While this affectionate adieu was taking place, I was entering the gate of the Infirmary with no thought of Tommy in my mind, but intending to see a miserable girl in another part of the building. I wished to see this girl, with the chaplain by my side, and had to get that gentleman before going farther. When this had been arranged, we crossed the quadrangle together, so intent on the subject of conversation that, when Tommy appeared before me, I looked him full in the face without seeing him, and should have passed on had he but been as inattentive as myself. He made sure I had come for him, and dashed away down the steps towards the Surgical Hospital. A high wall surrounded the building, covered with iron spikes, and facing the High School Yard. A ladder left by some workmen stood near, and Tommy pounced on that as a godsend, bore it to the wall, and was up like a monkey before I could reach the spot. The ladder was short, and he had to reach up and grasp the iron spikes to hoist himself up. As he did so, the rotten and rusted iron gave way, and down he flopped at my feet with a sprained ankle, a broken leg, and many more pains and aches than he had simulated for the past few days. He was carried into the building, and his leg set, and then I told him to be ready to accompany me as soon as he was able to leave the establishment. He would say nothing regarding the captain’s chronometer; but one of the nurses chanced to speak of the battle, and his strange accusation against the cabman, and I gradually pieced the facts together well enough to clear up all mystifications but one. That was—where was the chronometer?

The cabman had it not; and every other patient and crevice in the ward was searched with a like result. I firmly believed that the chronometer had never been in the place, and that the charge against the cabman was only some eccentric ruse on Tommy’s part to draw our attention from the real hiding-place. I visited him occasionally during his stay in the Infirmary, and at length, when he was able to move, took him with me and had him charged with the theft. But here an awkward circumstance arose, apparently to defeat justice. Captain Hosking had gone off to sea again before my capture of Tommy, and was not returned, so that Tommy’s identification could not be made.

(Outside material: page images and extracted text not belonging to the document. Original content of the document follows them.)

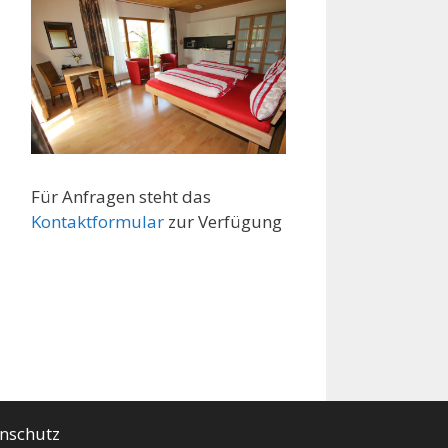
Für Anfragen steht das
Kontaktformular
zur Verfügung
nschutz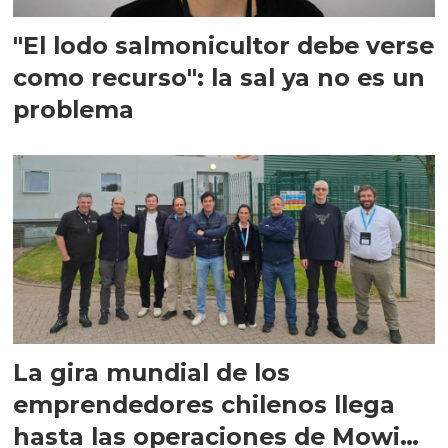
"El lodo salmonicultor debe verse
como recurso": la sal ya no es un
problema
La gira mundial de los
emprendedores chilenos llega
hasta las operaciones de Mowi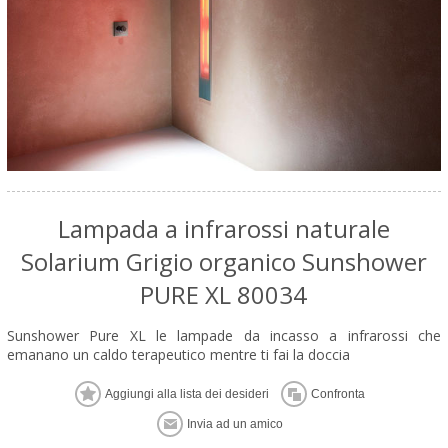
Lampada a infrarossi naturale
Solarium Grigio organico Sunshower
PURE XL 80034
Sunshower Pure XL le lampade da incasso a infrarossi che
emanano un caldo terapeutico mentre ti fai la doccia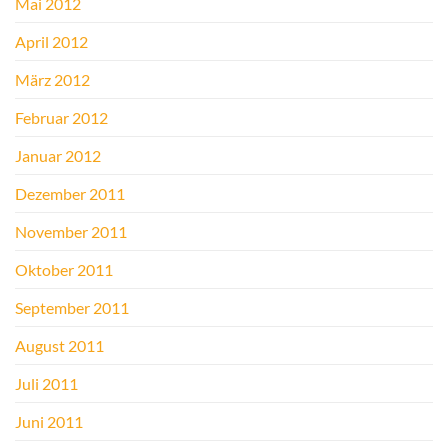
Mai 2012
April 2012
März 2012
Februar 2012
Januar 2012
Dezember 2011
November 2011
Oktober 2011
September 2011
August 2011
Juli 2011
Juni 2011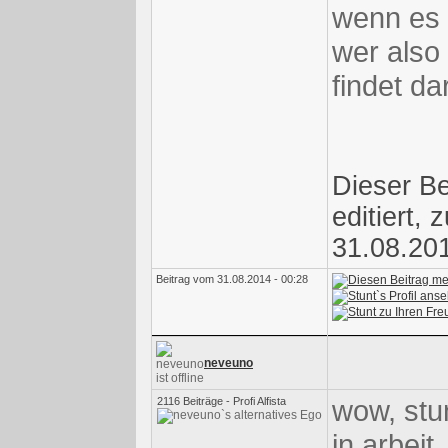
wenn es 
wer also
findet da
Dieser Be
editiert, 
31.08.201
Beitrag vom 31.08.2014 - 00:28
neveuno
wow, stunt
2116 Beiträge - Profi Alfista
in arbeit .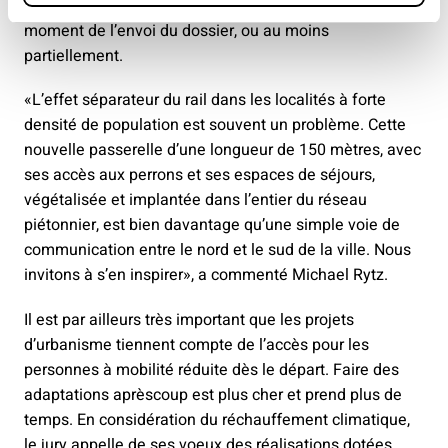
projets sur place – ils doivent déjà être réalisés au
moment de l’envoi du dossier, ou au moins
partiellement.
«L’effet séparateur du rail dans les localités à forte
densité de population est souvent un problème. Cette
nouvelle passerelle d’une longueur de 150 mètres, avec
ses accès aux perrons et ses espaces de séjours,
végétalisée et implantée dans l’entier du réseau
piétonnier, est bien davantage qu’une simple voie de
communication entre le nord et le sud de la ville. Nous
invitons à s’en inspirer», a commenté Michael Rytz.
Il est par ailleurs très important que les projets
d’urbanisme tiennent compte de l’accès pour les
personnes à mobilité réduite dès le départ. Faire des
adaptations aprèscoup est plus cher et prend plus de
temps. En considération du réchauffement climatique,
le jury appelle de ses voeux des réalisations dotées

There was nothing for it but to remand him, when he kindly came to our help by confessing all that I have put down. But he declared most positively that he had been robbed of the chronometer during his sleep, and, as one of the nurses had been discharged on suspicion of having pilfered from a dead patient, I lost a deal of good time in ferreting after her. She proved to be innocent, having been out of the building on that particular night, and I was left as far from success as ever. A chance remark of Tommy’s about the “simplicity” of Teddy O’Lacey drew my attention to that patient, and one day when I was in the building I walked to the old ward to have a talk with him. He was gone, and his bed occupied by a new patient. I got an outline of his address, and began hunting for him in the West Port. While making this tour through one of the worst rookeries in the place I met a Roman Catholic priest well known to me, and hailed him at once with the question—

“Do you know one Teddy O’Lacey?”

The face of the priest became grave in a moment, and he appeared to me to think well before he answered.